Solicitor used client money to keep PI firm afloat


SDT: Solicitor admitted misconduct

A solicitor who “repeatedly” transferred money from client to office account to prop up his firm has been struck off by the Solicitor Disciplinary Tribunal (SDT).

Dominic Leon Macknight admitted acting dishonestly in making the improper withdrawals, which left a shortage of at least £16,300 on client account, and in deliberately misleading the Solicitors Regulation Authority (SRA) about what happened.

Mr Macknight, admitted in 2016, became director, sole manager and sole shareholder of Lawson Taylor, based in Blackburn and specialising in personal injury, in the autumn of 2021.

The SRA received two reports in the summer of 2022 relating to Mr Macknight and his firm’s “responsiveness to their client issues”.

The regulator launched an investigation in October 2022; he responded by saying he intended to close the firm because of financial difficulties, a downturn in personal injury work and his father’s ill health.

The law firm had not completed compliant client account reconciliations since the end of August 2021 and, as a result, the SRA “was unable to establish whether the firm held sufficient funds in the client bank account to meet its liabilities to clients”. The SRA shut it down in December 2022.

Mr Macknight admitted all the allegations against him. He admitted acting dishonestly in making improper withdrawals from client to office account and failing to “promptly replace” the £16,300 shortage.

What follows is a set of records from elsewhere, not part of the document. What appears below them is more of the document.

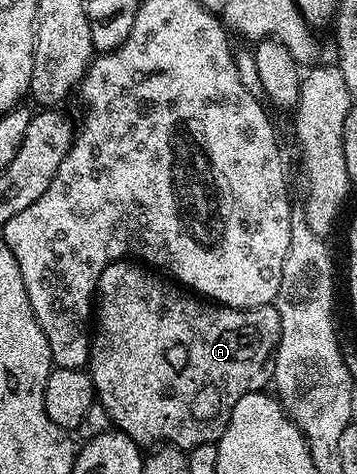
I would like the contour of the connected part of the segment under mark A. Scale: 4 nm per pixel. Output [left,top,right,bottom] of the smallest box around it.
[86,261,279,453]

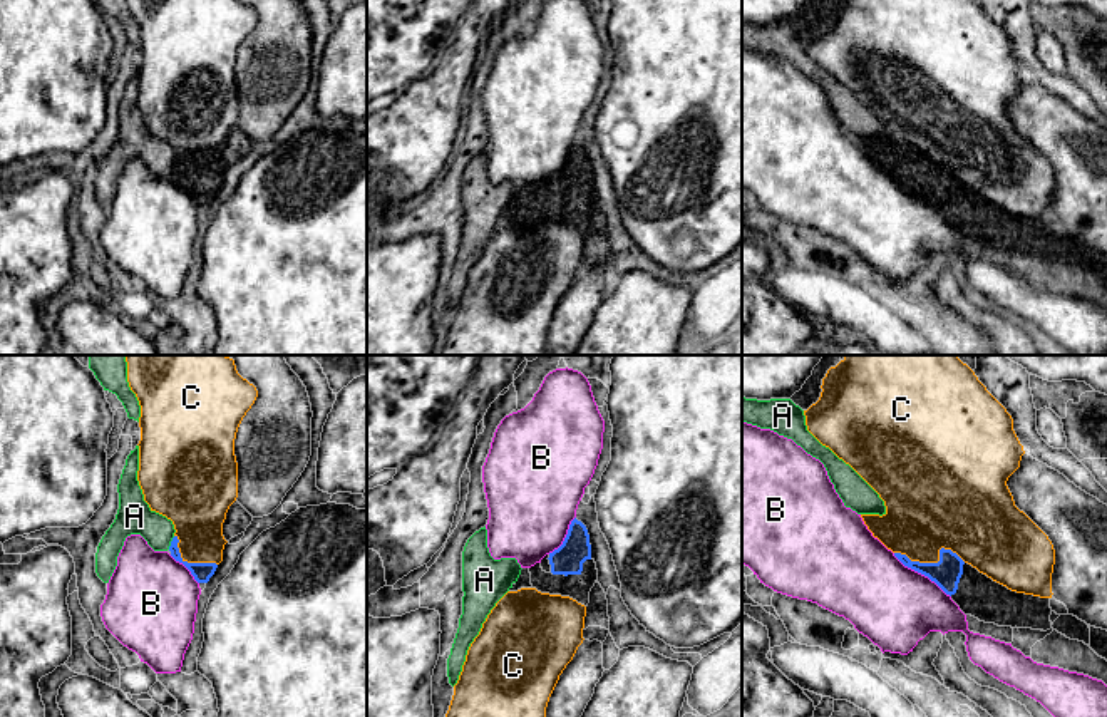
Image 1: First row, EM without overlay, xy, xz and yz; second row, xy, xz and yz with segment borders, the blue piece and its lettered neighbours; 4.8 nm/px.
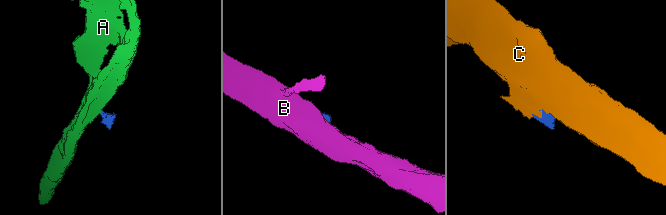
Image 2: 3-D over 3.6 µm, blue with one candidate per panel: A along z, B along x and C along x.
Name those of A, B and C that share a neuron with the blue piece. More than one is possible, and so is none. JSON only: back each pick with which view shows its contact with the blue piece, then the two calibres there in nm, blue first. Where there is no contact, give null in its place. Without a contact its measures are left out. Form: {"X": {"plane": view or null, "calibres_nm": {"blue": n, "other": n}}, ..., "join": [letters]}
{"join": []}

In its evidence, the SRA said the solicitor admitted that he made two withdrawals worth £4,600 “to ensure the debit balance on the firm’s office bank account did not exceed £30,000 because the firm did not have an authorised overdraft facility”.

The SRA said he also told them: “I knew at the time when I transferred the money it did not belong to the firm. I’ve been winging and praying it – I can see that I am a risk to the profession.”

Mr Macknight admitted providing the SRA with “inaccurate and/or misleading explanations” between October 2022 and July 2023.

The SRA said that during an interview on 20 October 2022, he gave “a number of answers which he subsequently admitted were untrue and therefore misleading”.

He said the law firm had no judgment debts against it, when it had five; he said it had a bookkeeper, when the bookkeeper had resigned; and he told the SRA the firm’s books were up-to-date “when this was not true because the books had not been done since he took over the firm”.

Mr Macknight also admitted breaching the accounts rules by failing to ensure that reconciliations were carried out.

The SDT found that his misconduct had been motivated by “his and the firm’s financial difficulties”. It had been “planned and deliberate and had been repeated over a considerable period of time”.

By admitting the misconduct, the solicitor “had shown some level of genuine insight”, but the full admission had been made at a “very late stage of the proceedings”, at the hearing. There were “no mitigating factors to be taken into account” in determining the sanction.

While he had experienced “difficult personal circumstances”, they did not relate to his dishonest conduct and so “did not amount to exceptional circumstances” that would mitigate against the usual sanction of a strike-off.

On costs, the tribunal concluded that Mr Macknight had “insufficient financial means and inability to pay” the SRA’s costs, which came to over £9,300. There was no order for costs.